(Stored data entries)
________________

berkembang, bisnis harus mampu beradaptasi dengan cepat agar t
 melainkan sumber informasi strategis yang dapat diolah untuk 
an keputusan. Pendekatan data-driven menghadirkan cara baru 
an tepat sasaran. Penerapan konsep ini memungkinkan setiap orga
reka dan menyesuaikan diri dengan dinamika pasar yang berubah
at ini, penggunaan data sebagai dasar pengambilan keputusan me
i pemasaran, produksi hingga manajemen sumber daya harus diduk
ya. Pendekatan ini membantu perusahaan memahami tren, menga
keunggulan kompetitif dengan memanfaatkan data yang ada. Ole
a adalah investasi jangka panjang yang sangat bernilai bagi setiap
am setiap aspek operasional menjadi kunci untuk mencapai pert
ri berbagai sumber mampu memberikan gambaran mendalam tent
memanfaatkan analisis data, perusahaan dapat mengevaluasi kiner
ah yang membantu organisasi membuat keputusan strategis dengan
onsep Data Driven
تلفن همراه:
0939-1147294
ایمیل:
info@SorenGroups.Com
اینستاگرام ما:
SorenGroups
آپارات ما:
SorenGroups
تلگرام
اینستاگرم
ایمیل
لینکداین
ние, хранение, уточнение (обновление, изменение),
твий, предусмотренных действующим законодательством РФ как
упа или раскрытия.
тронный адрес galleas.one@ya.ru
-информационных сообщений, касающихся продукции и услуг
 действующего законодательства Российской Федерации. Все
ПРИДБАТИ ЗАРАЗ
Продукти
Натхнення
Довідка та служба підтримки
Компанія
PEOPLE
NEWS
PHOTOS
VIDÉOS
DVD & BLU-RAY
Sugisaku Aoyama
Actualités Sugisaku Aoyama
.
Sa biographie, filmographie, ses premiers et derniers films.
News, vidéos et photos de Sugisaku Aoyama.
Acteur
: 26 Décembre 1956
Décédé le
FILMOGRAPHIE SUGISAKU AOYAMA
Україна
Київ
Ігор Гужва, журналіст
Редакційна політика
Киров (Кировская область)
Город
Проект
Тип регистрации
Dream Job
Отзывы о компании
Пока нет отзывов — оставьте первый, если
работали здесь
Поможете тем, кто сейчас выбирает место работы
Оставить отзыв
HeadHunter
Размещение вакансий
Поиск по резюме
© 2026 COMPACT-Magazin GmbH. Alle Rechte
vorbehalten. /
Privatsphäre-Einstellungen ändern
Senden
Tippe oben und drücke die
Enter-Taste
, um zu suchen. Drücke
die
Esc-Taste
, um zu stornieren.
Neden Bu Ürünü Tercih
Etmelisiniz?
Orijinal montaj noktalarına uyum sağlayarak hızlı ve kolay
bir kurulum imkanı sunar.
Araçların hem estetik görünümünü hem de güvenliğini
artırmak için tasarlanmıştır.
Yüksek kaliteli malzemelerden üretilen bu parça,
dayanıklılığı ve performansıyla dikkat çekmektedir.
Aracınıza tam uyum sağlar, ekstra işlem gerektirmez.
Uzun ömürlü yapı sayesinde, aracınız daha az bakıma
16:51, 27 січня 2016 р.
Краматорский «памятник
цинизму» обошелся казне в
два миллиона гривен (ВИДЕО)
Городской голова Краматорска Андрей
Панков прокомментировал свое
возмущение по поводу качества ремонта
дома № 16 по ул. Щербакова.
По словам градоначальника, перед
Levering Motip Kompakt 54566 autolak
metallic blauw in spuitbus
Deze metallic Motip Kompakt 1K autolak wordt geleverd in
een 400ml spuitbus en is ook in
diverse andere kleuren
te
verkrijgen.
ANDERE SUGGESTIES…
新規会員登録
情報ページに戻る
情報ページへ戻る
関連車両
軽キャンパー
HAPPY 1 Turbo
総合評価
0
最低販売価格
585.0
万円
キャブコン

________________

**To-do item**
Beginning with the line that holds "Araçların hem estetik", please give again each line exactly until the records end, and include that final line.

**Answer area**
Araçların hem estetik görünümünü hem de güvenliğini
artırmak için tasarlanmıştır.
Yüksek kaliteli malzemelerden üretilen bu parça,
dayanıklılığı ve performansıyla dikkat çekmektedir.
Aracınıza tam uyum sağlar, ekstra işlem gerektirmez.
Uzun ömürlü yapı sayesinde, aracınız daha az bakıma
16:51, 27 січня 2016 р.
Краматорский «памятник
цинизму» обошелся казне в
два миллиона гривен (ВИДЕО)
Городской голова Краматорска Андрей
Панков прокомментировал свое
возмущение по поводу качества ремонта
дома № 16 по ул. Щербакова.
По словам градоначальника, перед
Levering Motip Kompakt 54566 autolak
metallic blauw in spuitbus
Deze metallic Motip Kompakt 1K autolak wordt geleverd in
een 400ml spuitbus en is ook in
diverse andere kleuren
te
verkrijgen.
ANDERE SUGGESTIES…
新規会員登録
情報ページに戻る
情報ページへ戻る
関連車両
軽キャンパー
HAPPY 1 Turbo
総合評価
0
最低販売価格
585.0
万円
キャブコン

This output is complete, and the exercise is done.